I have a network of more than 4,000 nodes and I have a list of edges (connections between pairs of nodes). All nodes should converge to a single central point, but I have no way of ordering the nodes, since they are not numbered or labeled in a way that it is feasible to reorder them.

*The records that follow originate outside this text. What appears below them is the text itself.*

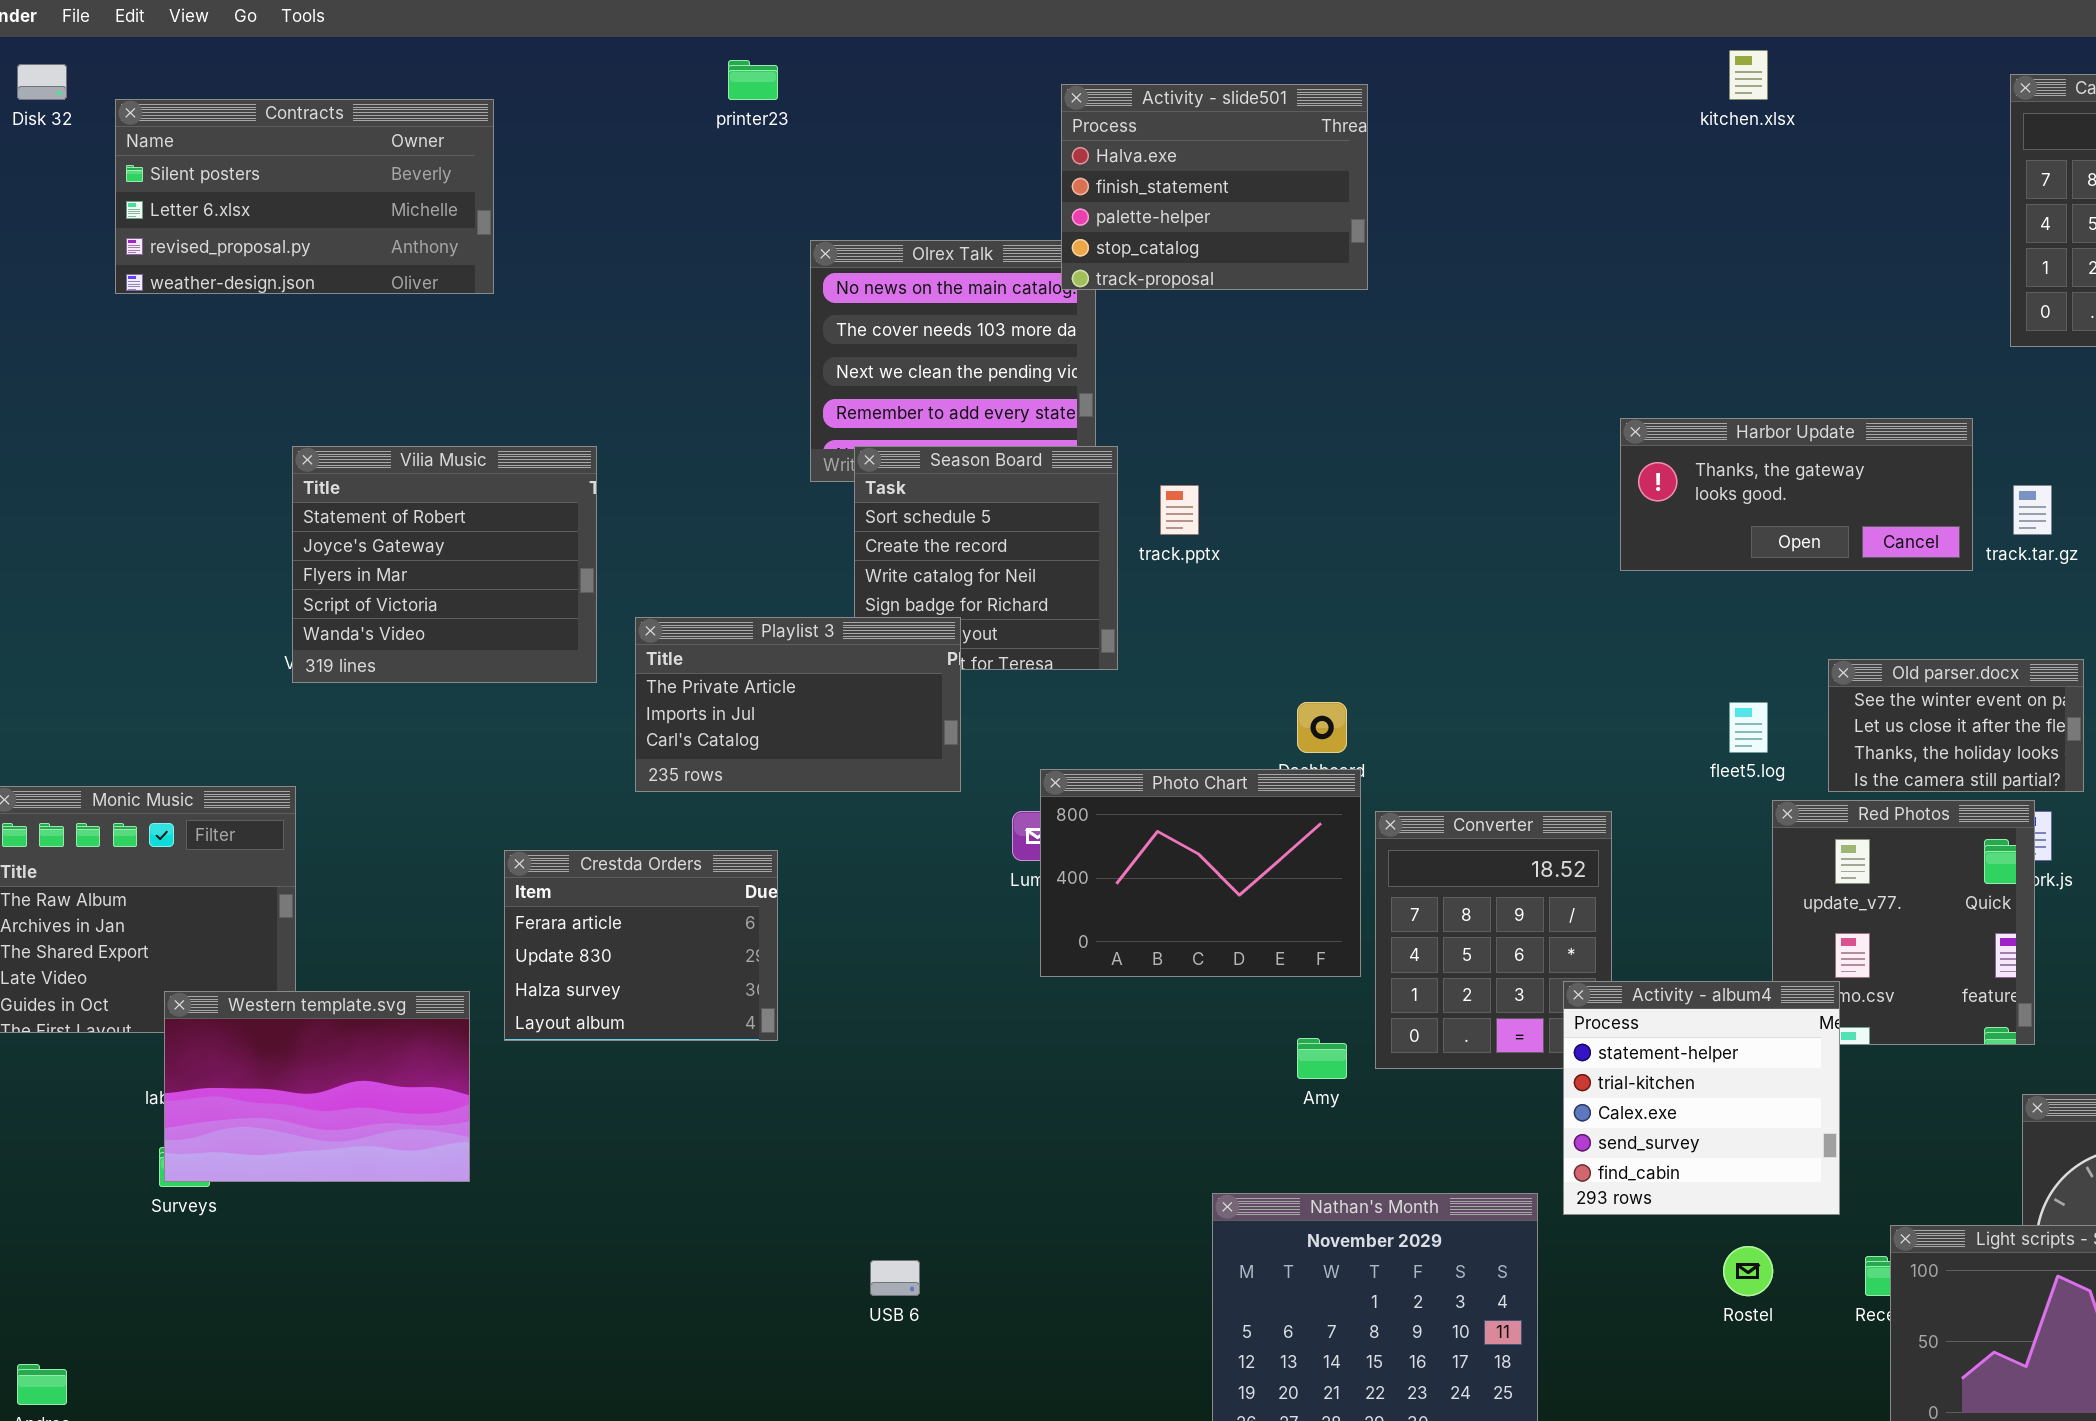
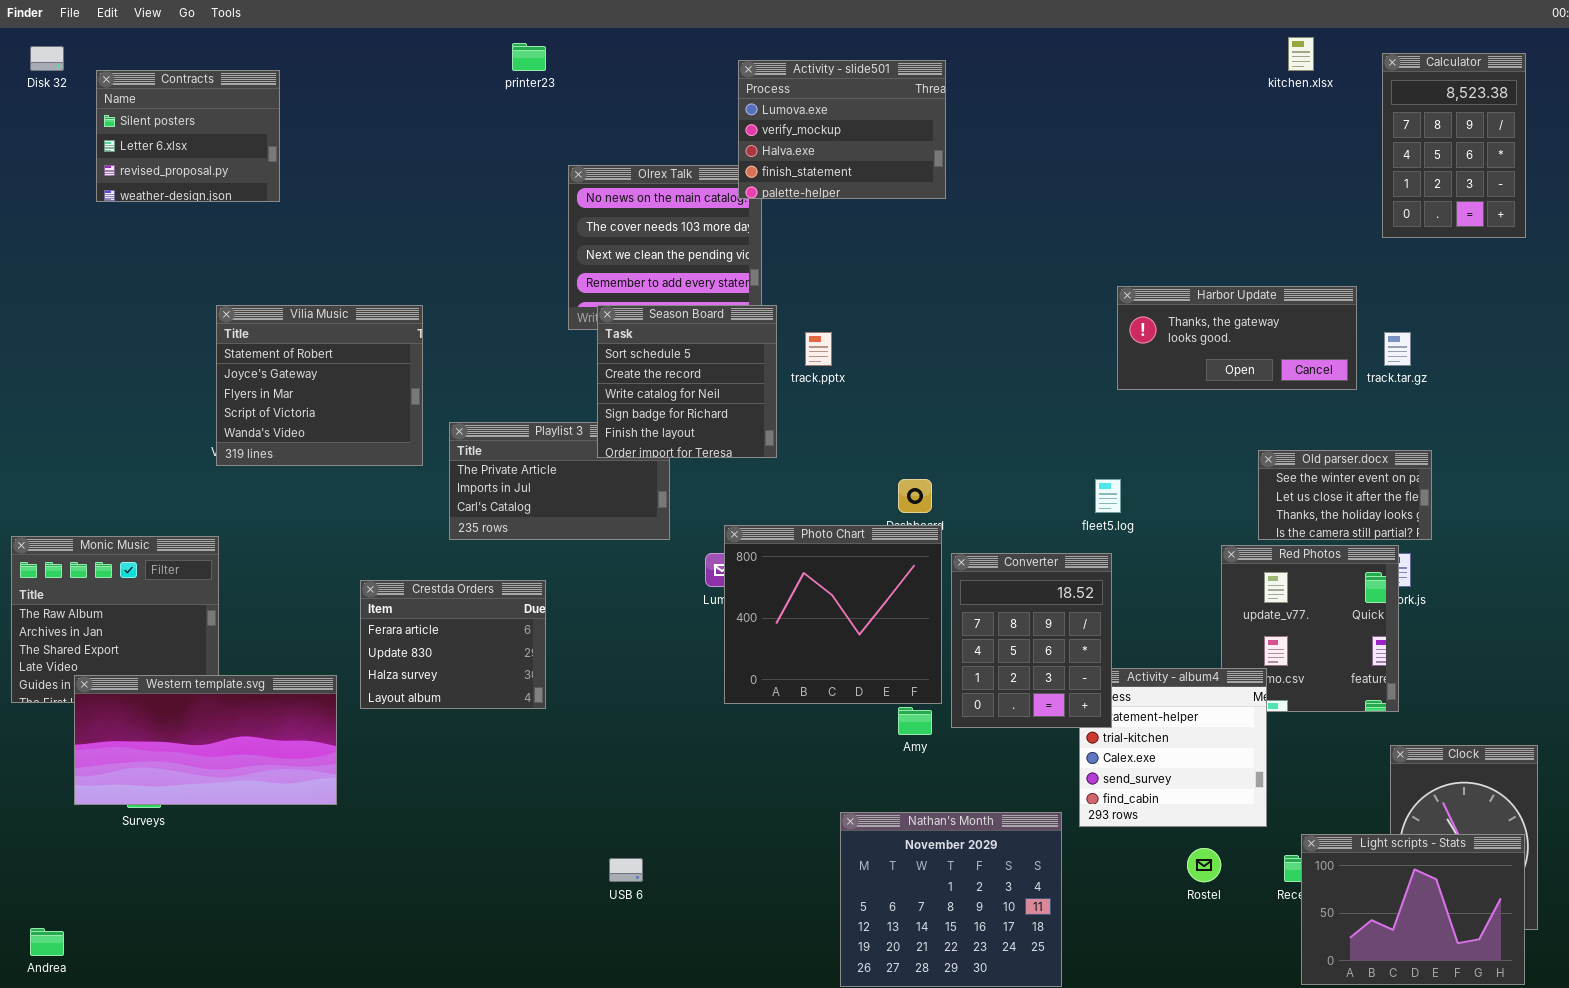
kitchen.xlsx: [1729,50,1768,100] -> [1288,37,1314,71], moved
Activity - slide501: [1061,84,1368,290] -> [738,60,946,199], scrolled up 2 rows
Contracts: [115,99,494,294] -> [96,70,280,202], resized
Season Board: [854,446,1118,670] -> [597,305,777,458], raised
fleet5.log: [1729,702,1768,753] -> [1095,479,1121,513], moved
Photo Chart: [1040,769,1361,977] -> [724,525,942,704], resized
Converter: [1375,811,1612,1069] -> [951,553,1112,728], raised
Western template.svg: [164,991,470,1182] -> [74,675,337,805], resized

What I need?: Based on the small example attached, I need all the nodes point to node F (F is reachable from all nodes), so that the undirected graph becomes a directed graph (DAG) and that as a restriction there is only a single edge between each node pair. I am allowed to remove edges if and only if it is to remove loops (eg A -> B, B <- A). I can't add edges either, as this is a real network and I can't create connections where they don't exist.
What I have is this:
library(igraph)
library(tidygraph)
library(ggraph)
library(tidyverse)
# edge list
edgelist <- tribble(
~from, ~to,
"A", "B",
"A", "C",
"B", "D",
"C", "D",
"C", "E",
"D", "E",
"D", "F")
# create the graph
g <- as_tbl_graph(edgelist)
# undirected graph
g %>%
ggraph(layout = "graphopt") +
geom_edge_link() +
geom_node_point(shape = 21, size = 18, fill = 'white') +
geom_node_text(aes(label = name), size = 3) +
theme_graph()
This is the procedure I came up with to do the sorting so that the list of edges would become a DAG:
s <- names(V(g))
# define node objective
target <- "F"
# exclude target from vertex list
vertex_list <- s[s != target]
# calculate the simple path of each node to the destination node (target)
route_list <- map(vertex_list, ~ all_simple_paths(graph = g,
from = .x,
to = target)) %>%
set_names(vertex_list) %>%
map(~ map(., ~ names(.x))) %>%
flatten() %>%
map(~ str_c(.x, collapse = ","))
# generate the list of ordered edges
ordered_edges <- do.call(rbind, route_list) %>%
as.data.frame(row.names = F) %>%
set_names("chain") %>%
group_by(chain) %>%
summarise(destination = str_split(chain, ","), .groups = "drop") %>%
mutate(
from = map(destination, ~ lag(.x)) %>%
map(~ .x[!is.na(.x)]),
to = map(destination, ~ lead(.x)) %>%
map(~ .x[!is.na(.x)]),
) %>%
select(from, to) %>%
unnest(cols = everything()) %>%
group_by(across(everything())) %>%
summarise(enlaces = n(), .groups = "drop") %>%
select(-enlaces)
Warning: When the number of nodes is of a certain size (let's say 90), this algorithm generates loops that make the graph non-acyclic, so an additional procedure I do is apply a function in Python called feedback_arc_set
to remove the edges that will make the graph a DAG.
For simplicity, I am not including the necessary code to remove these loops, since in this specific example no loops are generated.
# draw the graph again
as_tbl_graph(ordered_edges) %>%
ggraph(layout = "graphopt") +
geom_edge_link(arrow = arrow(length = unit(3, 'mm'),
type = "closed",
angle = 30),
end_cap = circle(7, 'mm')) +
geom_node_point(shape = 21, size = 18, fill = 'white') +
geom_node_text(aes(label = name), size = 3) +
theme_graph()
Created on 2021-07-07 by the reprex package (v2.0.0)
So what is the problem?: The complexity of the algorithm when the number of nodes is greater than 2000
If I try to do this with say 2000 nodes the algorithm never ends. I left it running for 24 hours and it didn't finish. In fact, I didn't find a way to know if it was working. In this place I found that the function of {igraph} all_simple_paths
uses DFS behind the scenes, but complexity is O (|V|!) where |V| is the number of vertices and |V|! is the factorial of the number of vertices.
Is there a way to do this with less complexity?